= REQUIRED ACTION =
Leave the images out. Give every line below again, precisely.

= DATASET RECORDS =
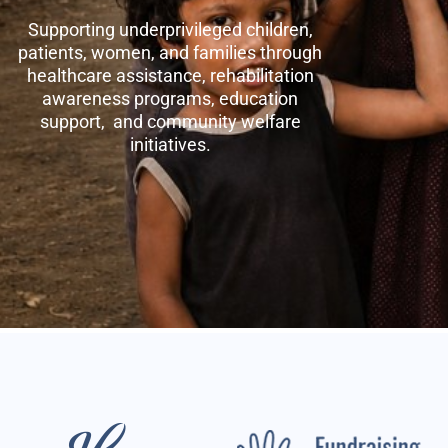
Supporting underprivileged children,
patients, women, and families through
healthcare assistance, rehabilitation
awareness programs, education
support, and community welfare
initiatives.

= RESPONSE TO THIS EXERCISE =
Supporting underprivileged children,
patients, women, and families through
healthcare assistance, rehabilitation
awareness programs, education
support, and community welfare
initiatives.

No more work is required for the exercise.